--- EXCERPT ---

6.5 NUMA Programming

For NUMA programming everything said so far about cache optimizations applies as well. The differences only start below that level. NUMA introduces different costs when accessing different parts of the address space. With uniform memory access we can optimize to minimize page faults (see Section 7.5) but that is about it. All pages are created equal.

NUMA changes this. Access costs can depend on the page which is accessed. Differing access costs also increase the importance of optimizing for memory page locality. NUMA is inevitable for most SMP machines since both Intel with CSI (for x86,x86-64, and IA-64) and AMD (for Opteron) use it. With an increasing number of cores per processor we are likely to see a sharp reduction of SMP systems being used (at least outside data centers and offices of people with terribly high CPU usage requirements). Most home machines will be fine with just one processor and hence no NUMA issues. But this a) does not mean programmers can ignore NUMA and b) it does not mean there are not related issues.

---

_WORK TO COMPLETE_
[a] According to the NUMA programming excerpt, why is NUMA inevitable for most SMP machines? Answer in one to three sentences.
[b] Duplicate the part of the NUMA programming excerpt starting at "For NUMA programming" and ending at "are created equal.".
You won't need the lines that come next.

--- DATASET CONTENT ---

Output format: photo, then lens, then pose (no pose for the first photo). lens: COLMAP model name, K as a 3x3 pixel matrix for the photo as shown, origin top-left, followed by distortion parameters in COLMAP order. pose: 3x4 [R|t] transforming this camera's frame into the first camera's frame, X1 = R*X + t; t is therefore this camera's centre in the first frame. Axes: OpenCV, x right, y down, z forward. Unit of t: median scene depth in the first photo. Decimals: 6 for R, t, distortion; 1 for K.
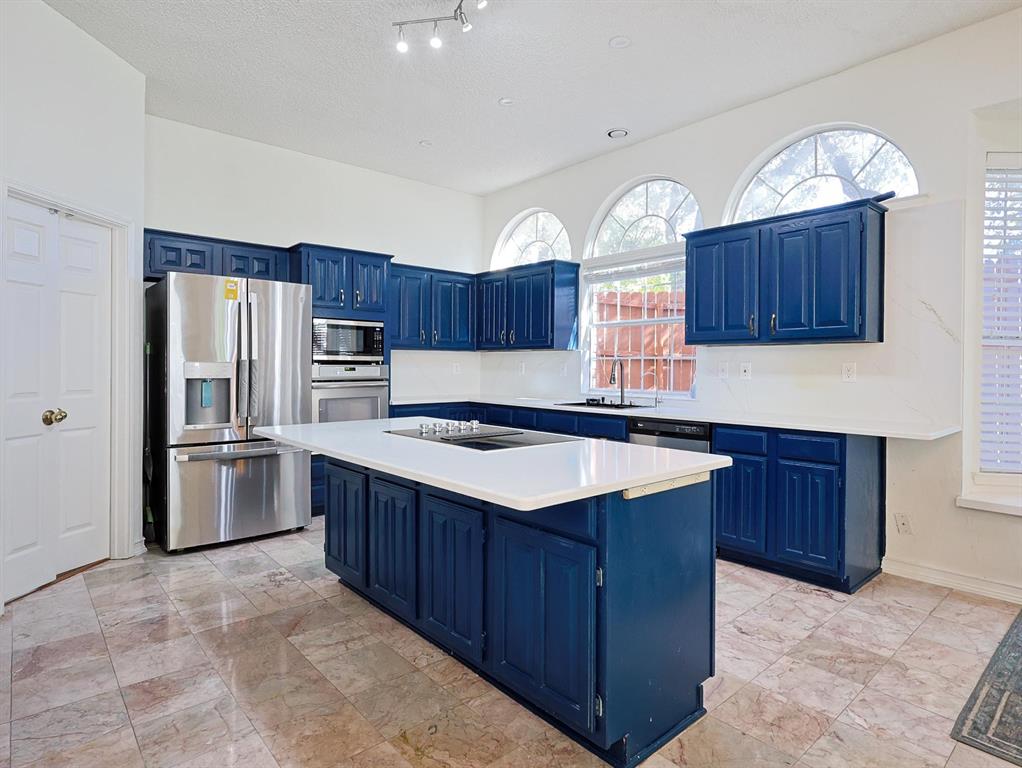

---

_ANSWERS FOR THE TASKS_
[a] NUMA is inevitable for most SMP machines because both major vendors use it. Intel uses it with CSI for x86, x86-64 and IA-64, and AMD uses it for Opteron.

[b]
For NUMA programming everything said so far about cache optimizations applies as well. The differences only start below that level. NUMA introduces different costs when accessing different parts of the address space. With uniform memory access we can optimize to minimize page faults (see Section 7.5) but that is about it. All pages are created equal.